I see no value in looking backward. I’m in the process of coming to terms with the decisions I’ve made. I’m rebuilding what I foolishly squandered. And I’m very happy with the friends I have in my life right now.
So, my high school acquaintances, Facebook is the arm’s length at which I choose to keep you.
An email from: XXXXX XXXXXXX
Date: Saturday, 11/26/11
At the end of each year I write a few goals for the following year. I pulled out my notebook this morning so I could begin this process. To prepare I reread what I have written for the last several years and reflected on how close I have come towards accomplishing my targets. It was then that I picked up my pen and wrote something which felt both profound and startling accurate. I wrote, “Find a reason to live.”
I hope this doesn’t sound overly dramatic or alarming. I don’t mean to shock or disquiet you. I share my writing because I know that you will accept it in the spirit in which it is given and that you may understand and perhaps empathize. However, where I go from here, I’m not exactly sure. How does one find a reason to live? At least my writing has given me a better understanding of my apparent “problem.”
More to be revealed. What are your reasons for getting up every day?
My response: Saturday, 11/26/11
When I first read your entry I was a little surprised. “Find a reason to live” packs a powerful punch since it is a…requirement, I guess, might be the word…for all people to find some form of contentment or satisfaction or happiness. It lies at the core of every human being, whether we’re aware of it or not, to pursue what fulfills us. Conversely it implies that to not find a reason to live, leads to death. If you were a nut job or a depressive I might be alarmed, but I see you as a stable person with a strong mind so I know this is something contemplative and spirit-building.
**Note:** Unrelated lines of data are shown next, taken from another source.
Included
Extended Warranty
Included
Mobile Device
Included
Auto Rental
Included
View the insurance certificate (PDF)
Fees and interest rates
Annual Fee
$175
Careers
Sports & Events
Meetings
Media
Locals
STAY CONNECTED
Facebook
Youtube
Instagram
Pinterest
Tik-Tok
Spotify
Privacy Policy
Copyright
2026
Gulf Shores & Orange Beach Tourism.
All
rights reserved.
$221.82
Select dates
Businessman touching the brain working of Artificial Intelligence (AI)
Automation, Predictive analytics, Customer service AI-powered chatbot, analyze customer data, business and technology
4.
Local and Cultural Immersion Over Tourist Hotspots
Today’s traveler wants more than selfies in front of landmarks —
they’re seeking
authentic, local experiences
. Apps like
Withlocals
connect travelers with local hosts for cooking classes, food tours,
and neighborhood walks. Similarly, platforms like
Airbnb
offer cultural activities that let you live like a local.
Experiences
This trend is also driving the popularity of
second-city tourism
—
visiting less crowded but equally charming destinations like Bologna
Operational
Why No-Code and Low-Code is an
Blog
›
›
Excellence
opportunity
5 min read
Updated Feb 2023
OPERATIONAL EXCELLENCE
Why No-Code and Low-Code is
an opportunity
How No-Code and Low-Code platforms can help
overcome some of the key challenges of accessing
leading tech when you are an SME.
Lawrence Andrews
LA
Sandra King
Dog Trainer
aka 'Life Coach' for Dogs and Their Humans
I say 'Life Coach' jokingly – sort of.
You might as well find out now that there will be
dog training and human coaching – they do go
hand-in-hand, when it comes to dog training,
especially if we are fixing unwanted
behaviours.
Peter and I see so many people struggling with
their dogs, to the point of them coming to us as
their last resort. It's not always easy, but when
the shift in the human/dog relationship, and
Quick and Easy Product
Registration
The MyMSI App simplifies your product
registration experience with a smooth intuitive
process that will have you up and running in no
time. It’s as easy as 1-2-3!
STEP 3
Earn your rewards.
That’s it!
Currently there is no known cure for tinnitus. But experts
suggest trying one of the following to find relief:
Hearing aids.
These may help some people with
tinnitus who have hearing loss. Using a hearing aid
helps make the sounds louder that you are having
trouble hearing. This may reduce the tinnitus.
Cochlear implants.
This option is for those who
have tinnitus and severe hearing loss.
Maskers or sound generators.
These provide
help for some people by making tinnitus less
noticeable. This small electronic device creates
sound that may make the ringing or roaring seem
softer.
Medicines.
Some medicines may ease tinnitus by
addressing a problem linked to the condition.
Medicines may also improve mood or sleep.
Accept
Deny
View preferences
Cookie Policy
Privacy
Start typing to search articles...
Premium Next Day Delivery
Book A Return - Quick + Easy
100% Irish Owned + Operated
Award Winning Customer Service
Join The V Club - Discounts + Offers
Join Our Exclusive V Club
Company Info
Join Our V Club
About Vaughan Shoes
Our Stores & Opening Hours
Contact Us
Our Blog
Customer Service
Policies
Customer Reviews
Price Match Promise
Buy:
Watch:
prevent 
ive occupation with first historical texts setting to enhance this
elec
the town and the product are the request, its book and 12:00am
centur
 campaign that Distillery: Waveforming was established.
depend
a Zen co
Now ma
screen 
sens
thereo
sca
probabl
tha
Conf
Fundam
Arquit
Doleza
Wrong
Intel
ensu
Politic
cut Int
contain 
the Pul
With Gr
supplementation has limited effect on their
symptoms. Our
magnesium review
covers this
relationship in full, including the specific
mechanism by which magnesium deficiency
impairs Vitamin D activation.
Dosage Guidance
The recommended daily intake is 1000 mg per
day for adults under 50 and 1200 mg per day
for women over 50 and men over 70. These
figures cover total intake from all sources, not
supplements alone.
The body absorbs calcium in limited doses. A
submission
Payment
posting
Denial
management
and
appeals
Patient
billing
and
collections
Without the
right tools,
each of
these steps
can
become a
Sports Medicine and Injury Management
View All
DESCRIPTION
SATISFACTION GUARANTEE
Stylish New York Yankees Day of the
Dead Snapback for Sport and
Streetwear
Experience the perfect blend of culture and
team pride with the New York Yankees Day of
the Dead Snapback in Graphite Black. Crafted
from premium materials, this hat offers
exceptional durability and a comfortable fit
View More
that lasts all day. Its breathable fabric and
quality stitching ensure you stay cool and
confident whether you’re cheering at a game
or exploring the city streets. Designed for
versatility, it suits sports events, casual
But you are not alone with this notion. Within the last month I was brainstorming for concepts and themes to explore for imagery. Here are two ideas I wrote down that relate in some way to your 2012 goal: “Holding on to the belief that better things will come,” and “Realizing my best days are behind me.” I feel these relate since they are a response to a current condition.
I think as you and I come to terms with our respective projects (my exploration of these themes through artwork and your quest for reasons in 2012), that the journey itself, the act of our effort to find those answers might be a fulfilling one and, if we’re lucky, lead to more questions so that we can continue our search, hopefully on our own terms. However, I question whether finding the answers is enough. It might only be the first half. I think what we DO with our answers might be what tips the scales towards contentment. I think it will be our attempts to SHARE what we’ve learned, through whatever medium we choose (artwork, writing, spoken word, etc) that will make the true difference.
What are my reasons for getting up everyday?
“Holding on to a belief that better things will come.”